Thousands of home buyers have been getting onto the property ladder thanks to the Government’s Help to Buy scheme, which was launched last April. However, brokers and lenders are warning that rising house prices, mortgage pricing and reasonable deals outside of Help to Buy could see the scheme being pulled before its due end date. The Help to Buy equity loan and the guarantee scheme, launched last October, has helped more than 20,000 borrowers access low deposit mortgages.

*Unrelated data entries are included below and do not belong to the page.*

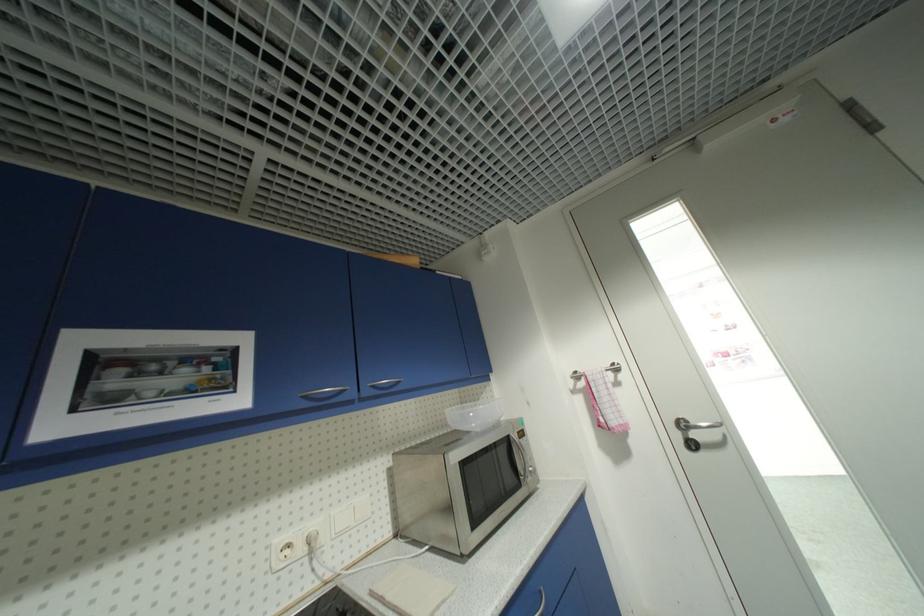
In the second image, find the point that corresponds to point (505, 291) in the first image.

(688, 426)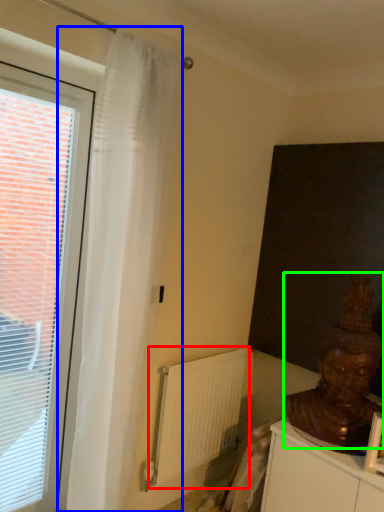
Question: Which is nearer to the radiator (highlighted by a red box)? curtain (highlighted by a blue box) or person (highlighted by a green box).

Choices:
 (A) curtain
 (B) person

Answer: (A)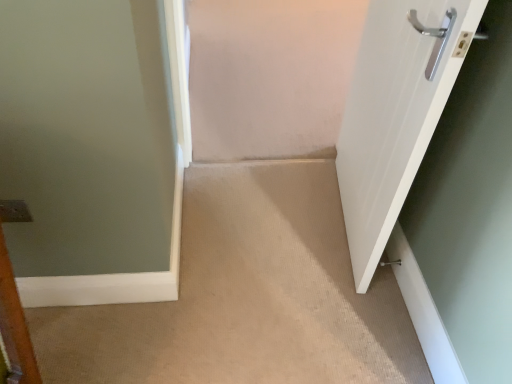
Question: From a real-world perspective, is beige carpet at center beneath white glossy door at right?

Choices:
 (A) yes
 (B) no

Answer: (A)

Question: Does beige carpet at center have a lesser width compared to white glossy door at right?

Choices:
 (A) no
 (B) yes

Answer: (A)

Question: Is beige carpet at center next to white glossy door at right and touching it?

Choices:
 (A) yes
 (B) no

Answer: (B)

Question: Is beige carpet at center further to the viewer compared to white glossy door at right?

Choices:
 (A) no
 (B) yes

Answer: (B)

Question: From a real-world perspective, is beige carpet at center located higher than white glossy door at right?

Choices:
 (A) yes
 (B) no

Answer: (B)

Question: From the image's perspective, is beige carpet at center over white glossy door at right?

Choices:
 (A) no
 (B) yes

Answer: (A)

Question: Is white glossy door at right completely or partially outside of beige carpet at center?

Choices:
 (A) no
 (B) yes

Answer: (B)

Question: Can you see white glossy door at right touching beige carpet at center?

Choices:
 (A) no
 (B) yes

Answer: (A)

Question: Does white glossy door at right have a greater width compared to beige carpet at center?

Choices:
 (A) yes
 (B) no

Answer: (B)

Question: From the image's perspective, does white glossy door at right appear higher than beige carpet at center?

Choices:
 (A) yes
 (B) no

Answer: (A)

Question: Does white glossy door at right come behind beige carpet at center?

Choices:
 (A) no
 (B) yes

Answer: (A)

Question: From a real-world perspective, is white glossy door at right physically below beige carpet at center?

Choices:
 (A) no
 (B) yes

Answer: (A)

Question: Is white glossy door at right smaller than satin silver door handle at lower right?

Choices:
 (A) no
 (B) yes

Answer: (A)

The equity loan scheme, available for new-builds only, includes a loan from the Government of up to 20% of the property price, which is interest free for five years. It then starts to accrue charges starting at 1.75%. This part of the scheme has attracted over 14,000 borrowers and will end in March 2016. The second part of the scheme provides a guarantee to the lender, of up to 15% of the mortgage, in return for a fee from the financial institution, and the borrower only has to provide a 5% deposit. This has helped more than 6,000 home buyers and is set to continue until October 2016.
Over-inflated house prices are cited as being the biggest threat to the success of Help to Buy. With average prices now just 3% less than their mid-2007 high, critics say the scheme could help push prices even higher, creating a housing bubble that will lock even more first-time buyers out of the market. The argument against this theory is the fact that average house price figures have been pushed up by the London and the South East regions, whilst Help to Buy is a nationwide scheme.

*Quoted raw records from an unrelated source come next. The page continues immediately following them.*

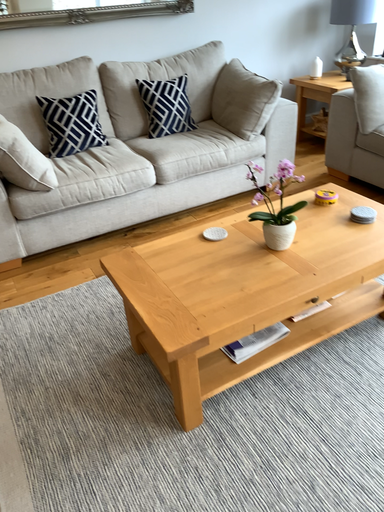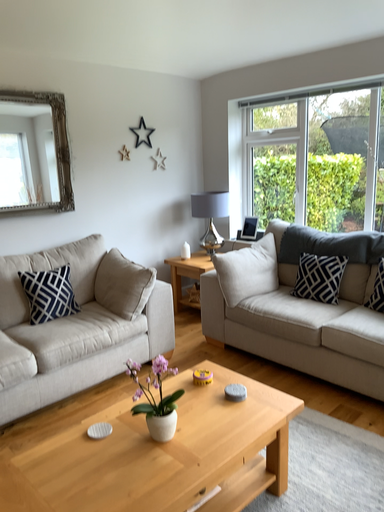
Question: How did the camera likely rotate when shooting the video?

Choices:
 (A) rotated upward
 (B) rotated downward

Answer: (A)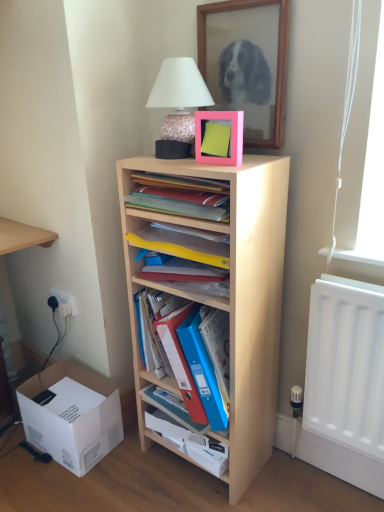
Find the location of a particular element. This screenshot has width=384, height=512. vacant space to the left of light wood shelf at center, acting as the 3th shelf starting from the top is located at coordinates (129, 475).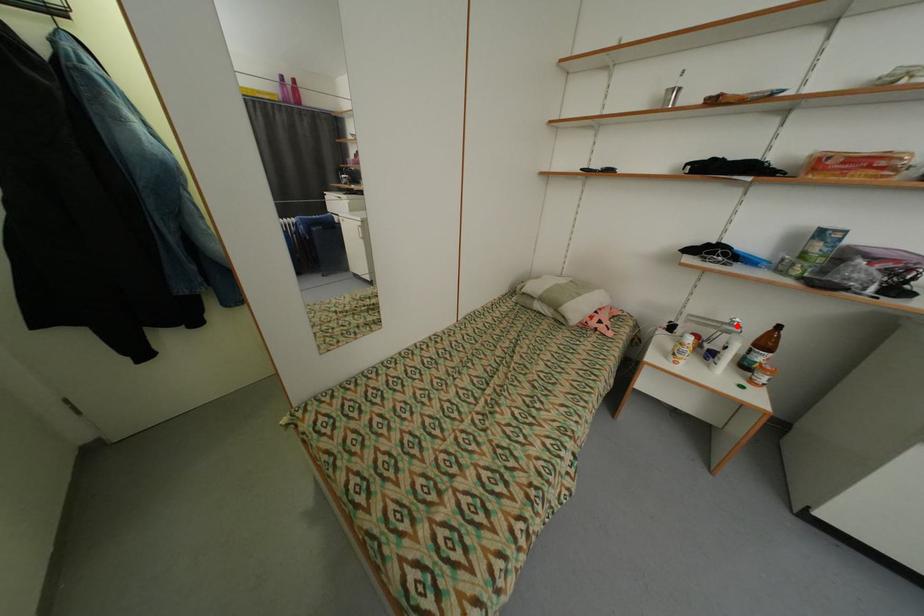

The other factor that may sound the death knell for Help to Buy is the fact that, although subsidised by Government, lenders are not providing particularly competitive mortgage deals for those taking up the scheme. For example; Norwich & Peterborough currently offer a two-year fixed rate at 4.99% with no fee for first-time buyers. The lowest rate for a Help to Buy equity loan mortgage is currently available from Leeds Building Society, which is a two-year fixed rate at 2.5% with a £199 fee. Sounds good, until your bear in mind that you still have to pay back the equity loan, which of course, could be 20% of the purchase price.
The general consensus from mortgage brokers suggests that the guarantee side of the scheme will end early, as allowing people to re-mortgage doesn’t really help move the market. The equity loan side of Help to Buy is judged to have the best chance of making the biggest impact, as it helps buyers as well as builders. This is why around one in five brokers expect that side of the scheme to be extended.